This year more than ever seemed to be a good year to compartmentalize Thanksgiving break. There was cooking and cleaning and shopping and hosting, and oh yeah BTW football. Some of Sammy’s middle school hoops teammates and freshman football guys were playing for a state championship with a different school, so we made the drive down to provide support.
But no school stuff.
I did make some time to be able to reflect on the first three months of school. Long dog walks are awesome for that purpose. The week of remote and the week of hybrid back in September pushed us off schedule. I just feel like we are behind where we should be. The geometry team will be starting Unit 4 after break. One unit a month seems a little slow. Part of that is due to us acclimating ourselves to an A/B block schedule. We have basically 10 class meetings per month, and speaking for myself I still struggle to double-up on topics in an 80-minute class.
But maybe we are where we need to be. It’s pretty clear from working with my students that 18 months of pandemic school has taken its toll.
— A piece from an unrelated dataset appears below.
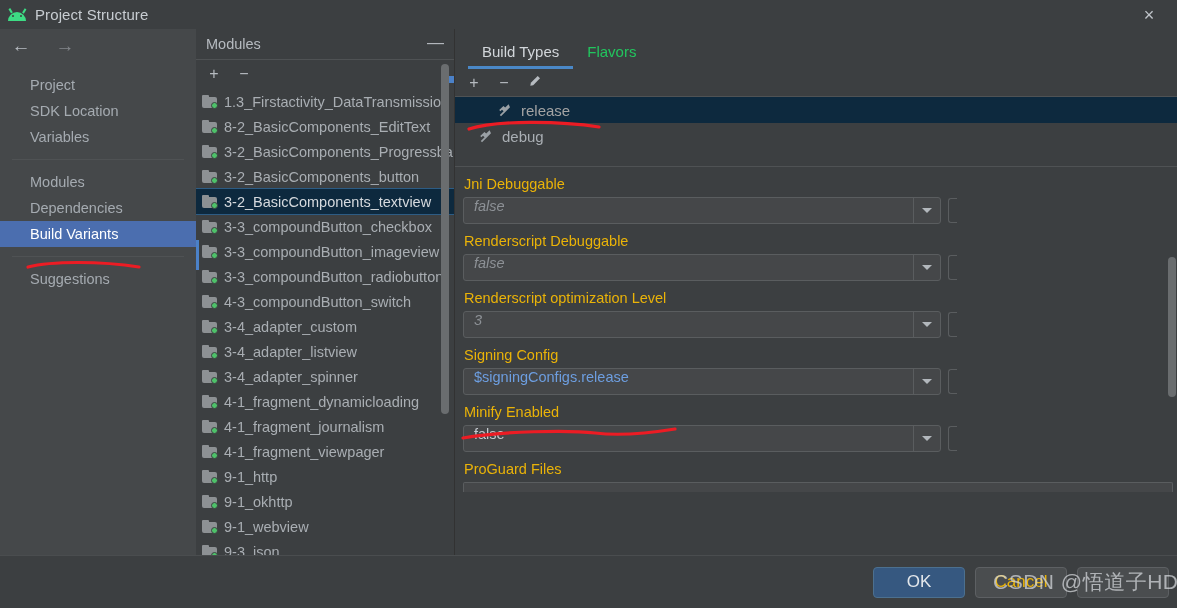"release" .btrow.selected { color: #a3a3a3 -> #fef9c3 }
Fortunately we have been building in support for algebra skills all along.
I’m reminded of a line delivered by a kid in the Intuitive (what they used to call “non-college-bound”) Geometry class back in my student teaching year. We used a lot of those worksheets where angles or segments are labeled with algebra expressions, and this guy says to me in class, “Mr. Dull why do you give algebra worksheets to kids you know can’t do algebra?” I didn’t get it then, but I get it now. It’s like a built-in spiral review daily, instead of trying to carve out time we don’t have for a stand-alone algebra review.
We’ve been building in time during class for quiz retakes as well. I’m sold on offering the retakes, just that so many of my students are not available after school to do so we had to make an in-class option. Again, not the way you’d draw it up on paper, but it’s what my students need from me and it’s what they are gonna get.
We are clearly not going to get all the way to the end of the course, but we’ve already trimmed the curriculum map down to power-standards, and at our last department meeting our chair gave us our marching orders on the must-haves and can-skips. If they don’t need it for Algebra II, we can set it aside. Triangle centers, transformations, and a couple of other things go away. So be it.
Parenthetically: Yeah, I get that transformations in geometry help students make more sense of inverse functions in Algebra II. Like everything else this year, none of it is perfect. And I’m teaching a bunch of Algebra II next year so at least I’ll know what their geometry teacher skipped over this year 😉
It’s not new to me. This has been my philosophy ever since I was experienced enough as a teacher to fit my pacing to my students’ needs, which happened shortly after I started teaching primarily repeat courses. I used to privately refer to my Algebra II class as “Algebra One-and-a-Half” because we just never seemed to get to the double-digit chapters. And the leadership in my building is on board as well, based on the guidance from our DC at the last math meeting. Do the best that we can, get as far as we can, make prudent judgments about what needs to be covered in the course, but as always keep our students’ needs in mind first.
Everything else comes after.
And that’s why you won’t hear me apologizing for leaving school at school this Thanksgiving.